Two companies that recently integrated with Switch proved to be a challenge different from all the previous providers. Not only did they communicate using sockets, but they also demanded that only one socket should be used for all the messages, and had to be active 100% of the time, processing transactions.
This may seem like a lot of pressure for a socket, and that’s because it really is. We extensively studied the initial integration of these providers and implemented improvements to the initial implementation. Let’s discuss how exactly we did that.
Multiple Hosts
One of the first things we noticed was that both the providers were only communicating using one address, specified by an IP address and a port. This could easily be improved once we realized there were multiple addresses with which we could communicate. It was possible to delegate the work and even parallelize it.

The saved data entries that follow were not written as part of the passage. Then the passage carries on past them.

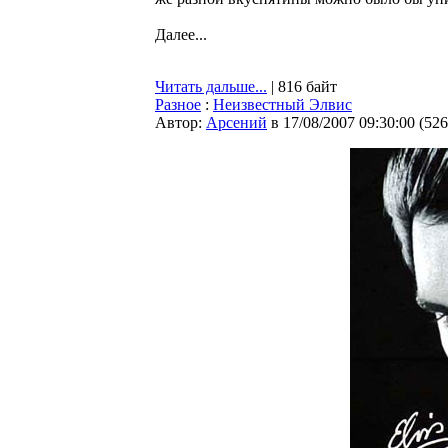
Далее...
Читать дальше...
| 816 байт
Разное
:
Неизвестный Элвис
Автор:
Арсений
в 17/08/2007 09:30:00
(
526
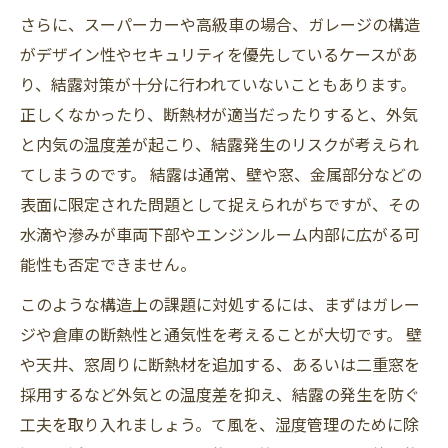
さらに、スーパーカーや高級車の場合、ガレージの構造
がデザイン性やセキュリティを優先しているケースがあ
り、結露対策が十分に行われていないこともあります。
正しくなかったり、断熱材が適当だったりすると、外気
と内気の温度差が起こり、結露発生のリスクが考えられ
てしまうのです。 結露は通常、壁や窓、金属部分などの
表面に限定された問題として捉えられがちですが、その
水滴や滲みが車両下部やエンジンルーム内部に広がる可
能性も否定できません。
このような構造上の課題に対処するには、まずはガレー
ジや倉庫の断熱性と通気性を考えることが大切です。 壁
や天井、窓周りに断熱材を追加する、あるいは二重窓を
採用するなど外気との温度差を抑え、結露の発生を防ぐ
工夫を取り入れましょう。て風を、湿度管理のために除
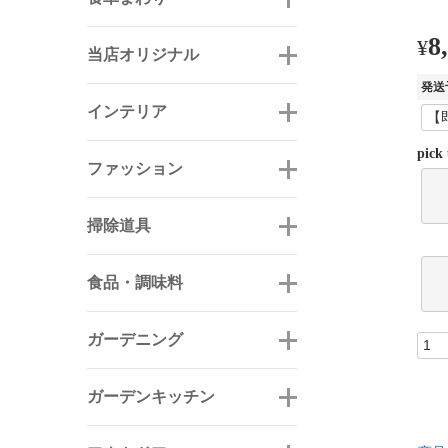
8
¥
当店オリジナル
発送
インテリア
pick
ファッション
掃除道具
食品・調味料
ガーデニング
ガーデンキッチン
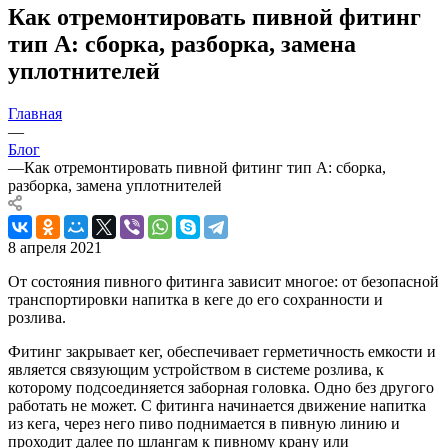
Как отремонтировать пивной фитинг
тип А: сборка, разборка, замена
уплотнителей
Главная
—
Блог
—
Как отремонтировать пивной фитинг тип А: сборка,
разборка, замена уплотнителей
8 апреля 2021
От состояния пивного фитинга зависит многое: от безопасной
транспортировки напитка в кеге до его сохранности и
розлива.
Фитинг закрывает кег, обеспечивает герметичность емкости и
является связующим устройством в системе розлива, к
которому подсоединяется заборная головка. Одно без другого
работать не может. С фитинга начинается движение напитка
из кега, через него пиво поднимается в пивную линию и
проходит далее по шлангам к пивному крану или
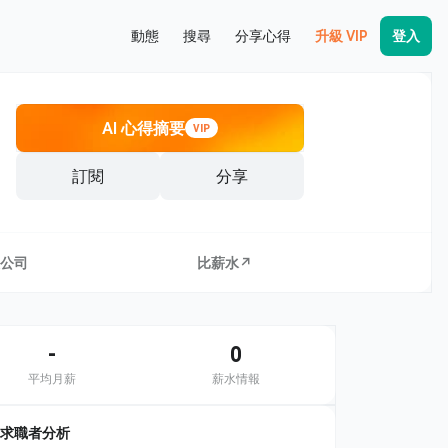
動態
搜尋
分享心得
升級 VIP
登入
AI 心得摘要
VIP
訂閱
分享
公司
比薪水↗
-
0
平均月薪
薪水情報
求職者分析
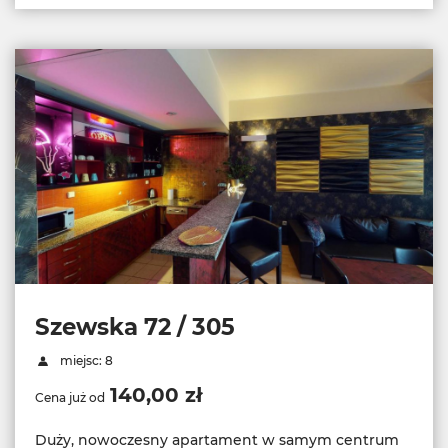
Szewska 72 / 305
miejsc: 8
140,00 zł
Cena już od
Duży, nowoczesny apartament w samym centrum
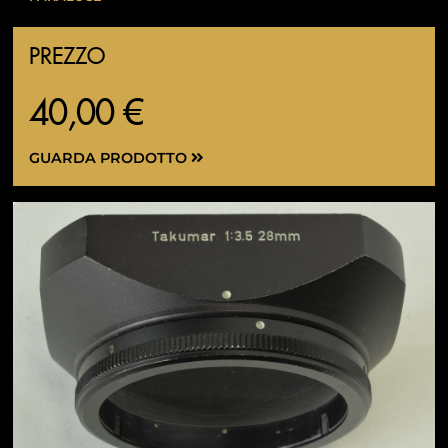
PREZZO
40,00 €
GUARDA PRODOTTO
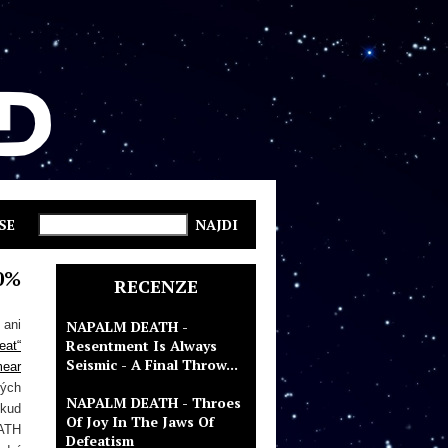
SE
0%
RECENZE
 ani
NAPALM DEATH -
Resentment Is Always
eat“
Seismic - A Final Throw...
ear
ných
NAPALM DEATH - Throes
ěkud
Of Joy In The Jaws Of
EATH
Defeatism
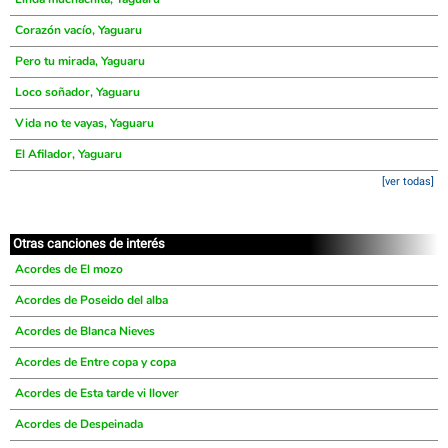
Corazón vacío, Yaguaru
Pero tu mirada, Yaguaru
Loco soñador, Yaguaru
Vida no te vayas, Yaguaru
El Afilador, Yaguaru
[ver todas]
Otras canciones de interés
Acordes de El mozo
Acordes de Poseido del alba
Acordes de Blanca Nieves
Acordes de Entre copa y copa
Acordes de Esta tarde vi llover
Acordes de Despeinada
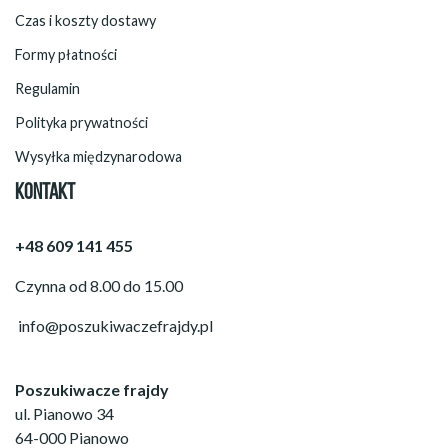
Czas i koszty dostawy
Formy płatności
Regulamin
Polityka prywatności
Wysyłka międzynarodowa
KONTAKT
+48 609 141 455
Czynna od 8.00 do 15.00
info@poszukiwaczefrajdy.pl
Poszukiwacze frajdy
ul. Pianowo 34
64-000 Pianowo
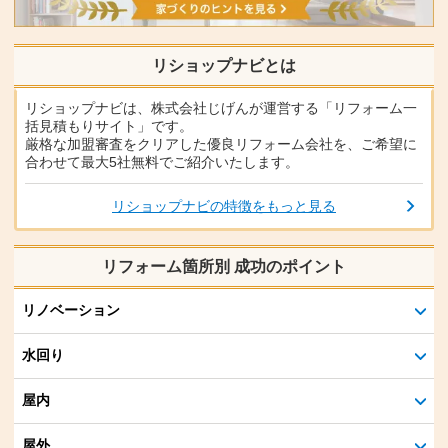
リショップナビとは
リショップナビは、株式会社じげんが運営する「リフォーム一
括見積もりサイト」です。
厳格な加盟審査をクリアした優良リフォーム会社を、ご希望に
合わせて最大5社無料でご紹介いたします。
リショップナビの特徴をもっと見る
リフォーム箇所別 成功のポイント
リノベーション
水回り
屋内
屋外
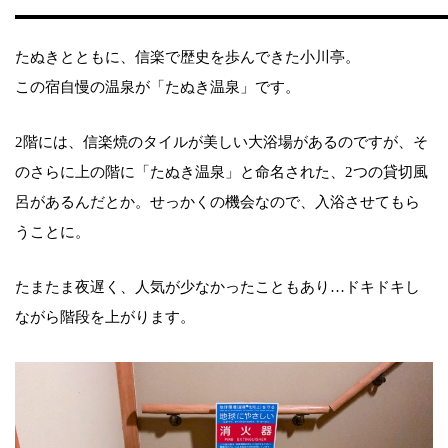
たぬきとともに、信楽で歴史を歩んできた小川亭。
この宿自慢の温泉が「たぬき温泉」です。
2階には、信楽焼のタイルが美しい大浴場があるのですが、そ
のさらに上の階に「たぬき温泉」と命名された、2つの貸切風
呂があるんだとか。せっかくの機会なので、入浴させてもら
うことに。
たまたま夜遅く、人気が少なかったこともあり…ドキドキし
ながら階段を上がります。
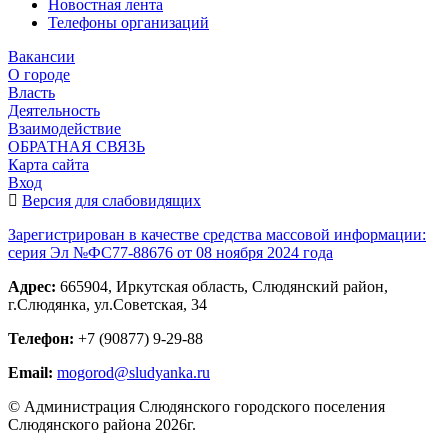
Новостная лента
Телефоны организаций
Вакансии
О городе
Власть
Деятельность
Взаимодействие
ОБРАТНАЯ СВЯЗЬ
Карта сайта
Вход
Версия для слабовидящих
Зарегистрирован в качестве средства массовой информации:
серия Эл №ФС77-88676 от 08 ноября 2024 года
Адрес:
665904, Иркутская область, Слюдянский район,
г.Слюдянка, ул.Советская, 34
Телефон:
+7 (90877) 9-29-88
Email:
mogorod@sludyanka.ru
© Администрация Слюдянского городского поселения
Слюдянского района 2026г.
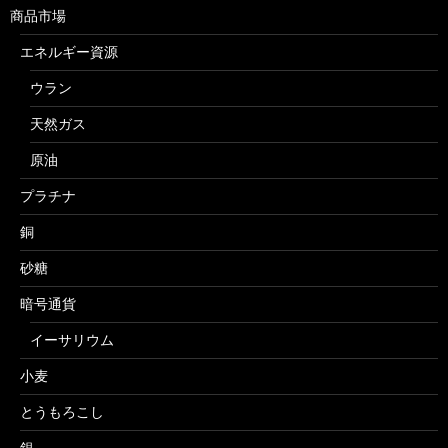
商品市場
エネルギー資源
ウラン
天然ガス
原油
プラチナ
銅
砂糖
暗号通貨
イーサリウム
小麦
とうもろこし
銀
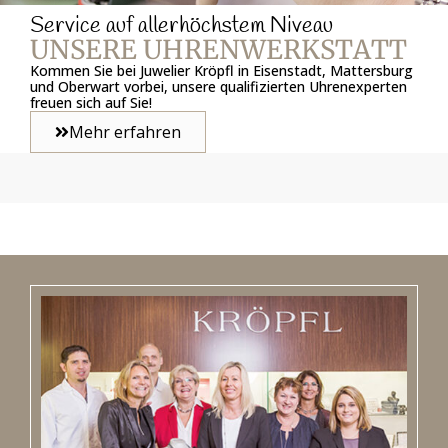
Service auf allerhöchstem Niveau
UNSERE UHRENWERKSTATT
Kommen Sie bei Juwelier Kröpfl in Eisenstadt, Mattersburg
und Oberwart vorbei, unsere qualifizierten Uhrenexperten
freuen sich auf Sie!
Mehr erfahren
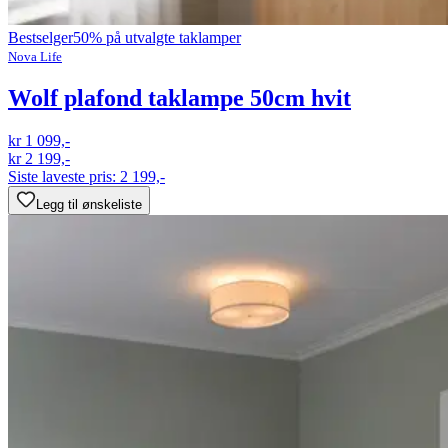
Bestselger
50% på utvalgte taklamper
Nova Life
Wolf plafond taklampe 50cm hvit
kr 1 099,-
kr 2 199,-
Siste laveste pris:
2 199,-
Legg til ønskeliste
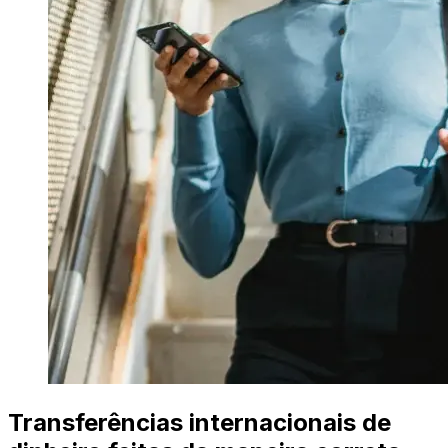
Transferências internacionais de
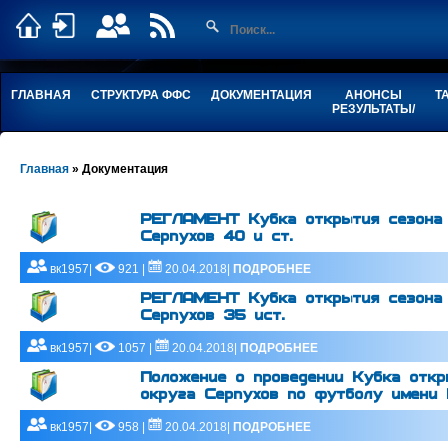
ГЛАВНАЯ
СТРУКТУРА ФФС
ДОКУМЕНТАЦИЯ
АНОНСЫ
Т
РЕЗУЛЬТАТЫ/
Главная
»
Документация
РЕГЛАМЕНТ Кубка открытия сезона 
Серпухов 40 и ст.
вк1957|
921 |
20.04.2018|
ПОДРОБНЕЕ
РЕГЛАМЕНТ Кубка открытия сезона 
Серпухов 35 ист.
вк1957|
1057 |
20.04.2018|
ПОДРОБНЕЕ
Положение о проведении Кубка откр
округа Серпухов по футболу имени 
вк1957|
958 |
20.04.2018|
ПОДРОБНЕЕ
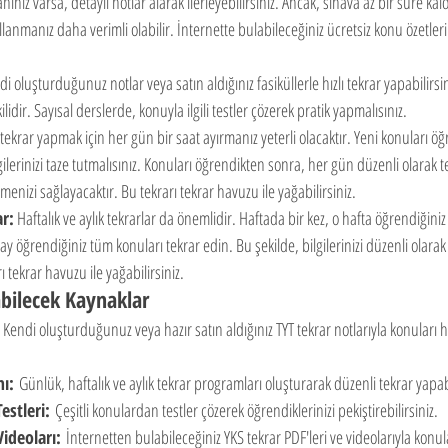
nınız varsa, detaylı notlar alarak ilerleyebilirsiniz. Ancak, sınava az bir süre kald
ullanmanız daha verimli olabilir. İnternette bulabileceğiniz ücretsiz konu özetleri
di oluşturduğunuz notlar veya satın aldığınız fasiküllerle hızlı tekrar yapabilirsin
idir. Sayısal derslerde, konuyla ilgili testler çözerek pratik yapmalısınız.
tekrar yapmak için her gün bir saat ayırmanız yeterli olacaktır. Yeni konuları öğ
gilerinizi taze tutmalısınız. Konuları öğrendikten sonra, her gün düzenli olarak 
enizi sağlayacaktır. Bu tekrarı tekrar havuzu ile yağabilirsiniz.
ar:
 Haftalık ve aylık tekrarlar da önemlidir. Haftada bir kez, o hafta öğrendiğini
y öğrendiğiniz tüm konuları tekrar edin. Bu şekilde, bilgilerinizi düzenli olarak t
rı tekrar havuzu ile yağabilirsiniz.
abilecek Kaynaklar
 Kendi oluşturduğunuz veya hazır satın aldığınız TYT tekrar notlarıyla konuları h
ı:
 Günlük, haftalık ve aylık tekrar programları oluşturarak düzenli tekrar yapabi
estleri:
 Çeşitli konulardan testler çözerek öğrendiklerinizi pekiştirebilirsiniz.
ideoları:
 İnternetten bulabileceğiniz YKS tekrar PDF'leri ve videolarıyla konular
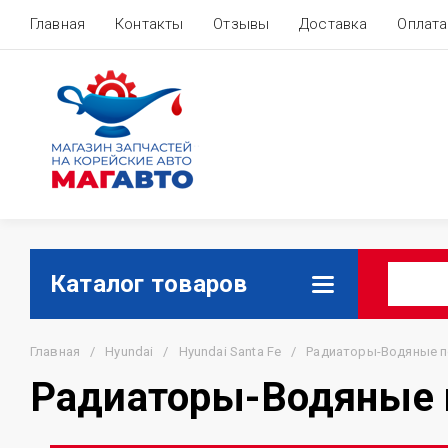
Главная
Контакты
Отзывы
Доставка
Оплата
Каталог товаров
Главная
/
Hyundai
/
Hyundai Santa Fe
/
Радиаторы-Водяные п
Радиаторы-Водяные 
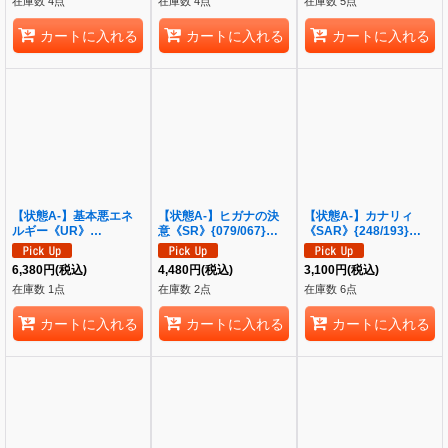
在庫数 4点
在庫数 4点
在庫数 5点
カートに入れる
カートに入れる
カートに入れる
【状態A-】基本悪エネ
【状態A-】ヒガナの決
【状態A-】カナリィ
ルギー《UR》
意《SR》{079/067}
《SAR》{248/193}
{101/069}[S6a]
[S7R]
[M2a]
6,380
円
(税込)
4,480
円
(税込)
3,100
円
(税込)
在庫数 1点
在庫数 2点
在庫数 6点
カートに入れる
カートに入れる
カートに入れる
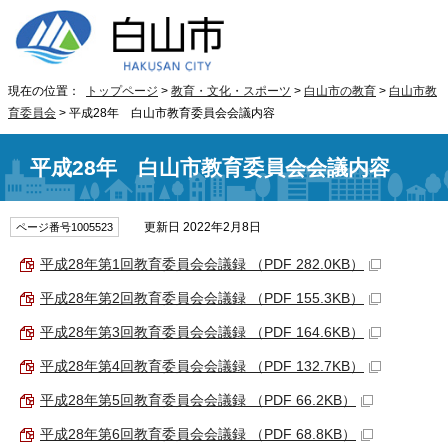
現在の位置：
トップページ
>
教育・文化・スポーツ
>
白山市の教育
>
白山市教
育委員会
> 平成28年 白山市教育委員会会議内容
平成28年 白山市教育委員会会議内容
更新日 2022年2月8日
ページ番号1005523
平成28年第1回教育委員会会議録 （PDF 282.0KB）
平成28年第2回教育委員会会議録 （PDF 155.3KB）
平成28年第3回教育委員会会議録 （PDF 164.6KB）
平成28年第4回教育委員会会議録 （PDF 132.7KB）
平成28年第5回教育委員会会議録 （PDF 66.2KB）
平成28年第6回教育委員会会議録 （PDF 68.8KB）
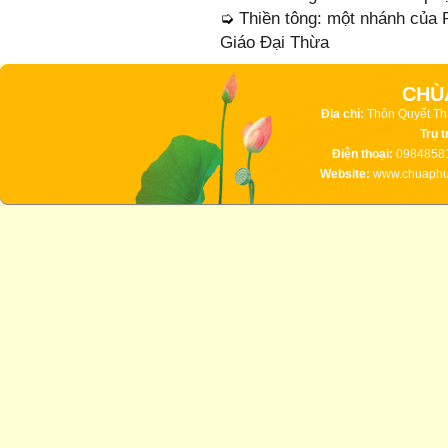
➭
Thiền tông: một nhánh của
Giáo Đại Thừa
CHÙ
Địa chỉ:
Thôn Quyết Th
Trụ t
Điện thoại:
09848581
Website:
www.chuaphuc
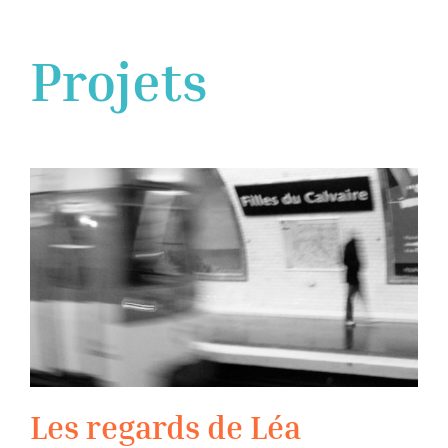
Projets
Les regards de Léa
Les regards de Léa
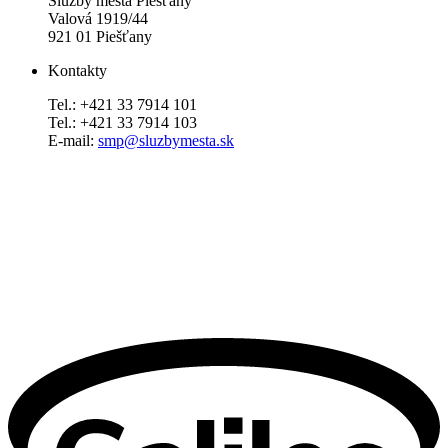
Služby mesta Piešťany
Valová 1919/44
921 01 Piešťany
Kontakty
Tel.: +421 33 7914 101
Tel.: +421 33 7914 103
E-mail:
smp@sluzbymesta.sk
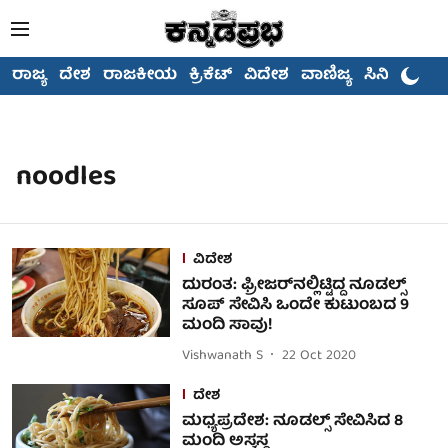
ರಾಜ್ಯ
ದೇಶ
ರಾಜಕೀಯ
ಕ್ರಿಕೆಟ್
ವಿದೇಶ
ವಾಣಿಜ್ಯ
ಸಿನಿಮಾ
noodles
ವಿದೇಶ
ದುರಂತ: ಫ್ರೀಜರ್‌ನಲ್ಲಿಟ್ಟಿದ್ದ ನೂಡಲ್ಸ್
ಸೂಪ್ ಸೇವಿಸಿ ಒಂದೇ ಕುಟುಂಬದ 9
ಮಂದಿ ಸಾವು!
Vishwanath S
22 Oct 2020
ದೇಶ
ಮಧ್ಯಪ್ರದೇಶ: ನೂಡಲ್ಸ್ ಸೇವಿಸಿದ 8
ಮಂದಿ ಅಸ್ವಸ್ಥ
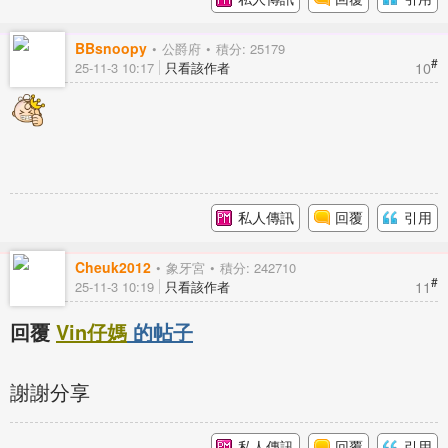
BBsnoopy
公爵府
積分: 25179
#
10
25-11-3 10:17
只看該作者
私人傳訊
回覆
引用
Cheuk2012
象牙宮
積分: 242710
#
11
25-11-3 10:19
只看該作者
回覆
Vin仔媽
的帖子
謝謝分享
私人傳訊
回覆
引用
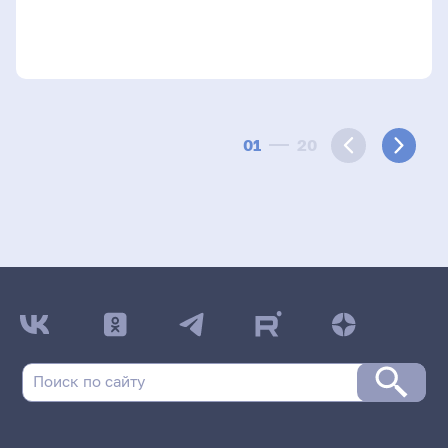
01
20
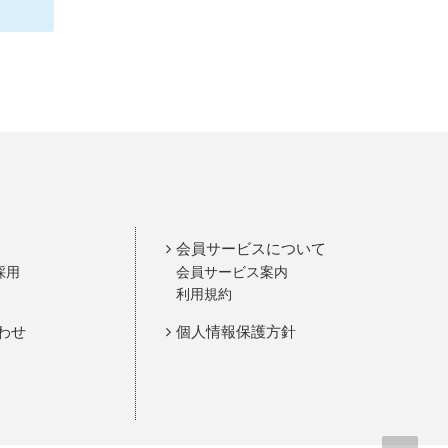
会員サービスについて
採用
会員サービス案内
利用規約
わせ
個人情報保護方針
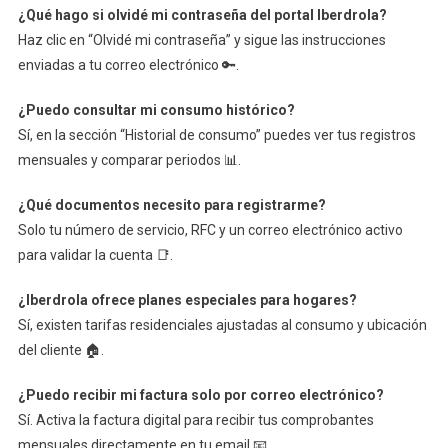
¿Qué hago si olvidé mi contraseña del portal Iberdrola?
Haz clic en “Olvidé mi contraseña” y sigue las instrucciones
enviadas a tu correo electrónico 🔑.
¿Puedo consultar mi consumo histórico?
Sí, en la sección “Historial de consumo” puedes ver tus registros
mensuales y comparar periodos 📊.
¿Qué documentos necesito para registrarme?
Solo tu número de servicio, RFC y un correo electrónico activo
para validar la cuenta 📑.
¿Iberdrola ofrece planes especiales para hogares?
Sí, existen tarifas residenciales ajustadas al consumo y ubicación
del cliente 🏠.
¿Puedo recibir mi factura solo por correo electrónico?
Sí. Activa la factura digital para recibir tus comprobantes
mensuales directamente en tu email 📧.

Unfortunately in the first implementation, we assumed there would only ever exist one address and therefore one socket, making it completely plausible to create a singleton. So after receiving the address list as an argument, refactoring the singleton, and creating a specific class to handle all the sockets, we were finally communicating with all the addresses.
This feature had the big advantage of supporting single address failure, which unfortunately happened quite often. But, we could explore this functionality to a greater extent. Why should a client have to wait for a request that was made to a different address than the one it was communicating with? Or even to the same address? That is when we realized, it was time for threads.
Making it fast and scalable. Time for threads.
At the start of this task, some assumptions were made that would be disproved after taking a closer look at the code, one of the most important ones being that the two providers could handle concurrent requests. On the other hand, when I started testing and printing everything thoroughly, so I could understand the code, all the lines were in order. No chaos whatsoever! And that could only mean the code was not implementing threads, and that when the number of clients started to increase, some problems could emerge.
The solution was very simple. The only problem was that the previous programmers had used a TCPServer, which provides for continuous streams of data between the client and the server, and if we wanted asynchronous behavior, we needed to change it to a ThreadingTCPServer. Voilà! One line that changed everything!
We now had asynchronous requests, but nothing is that easy with threads. After creating a script that could truly test concurrency, problems started to emerge. But nothing some good old locks could not handle.
Making it fast and scalable. Handling reconnects.
When we are communicating with a single address, if it fails it means some clients are losing their transactions. Therefore, the implemented solution was a while loop that would try to reconnect every 0.1 seconds, blocking all future transactions.
Although this solution made sense, when we have multiple addresses we can simply reconnect it in their own thread while the others continue to work. So the new solution reconnected a pre-defined number of times after a failure message was sent to Switch so the client wouldn’t have to wait for its payment to finish. If the reconnect fails even after those reconnect tries, it will try to reconnect every time it receives a new message.
If all the addresses failed, then it would try to reconnect all the addresses once, and every time it received a request.
Additional Features
Along with the aforementioned features, this project allowed us to identify other problems in the code. Basically one of the providers was consuming a huge amount of memory and CPU and after some examination with the Infrastructure Team, it was discovered that in one of the peer-to-peer IPsec VPN connections, both nodes were trying to be the active one, creating hundreds of unnecessary tunnels and causing huge spikes. Nothing a DevOps master and some emails cannot solve.
Other minor features are also worth mentioning, such as a small modification to the Dockerfile, which was killing idle TCP connections making it reconnect every 5 minutes, the creation of an interface so it was possible to reuse more code and even a declined pull request.
In conclusion, it was possible to improve the initial solution quite substantially and even understand better which were the main problems with the previous implementation. I believe this research will also help Switch integrate new providers with more confidence, providing a more efficient and robust solution to our clients.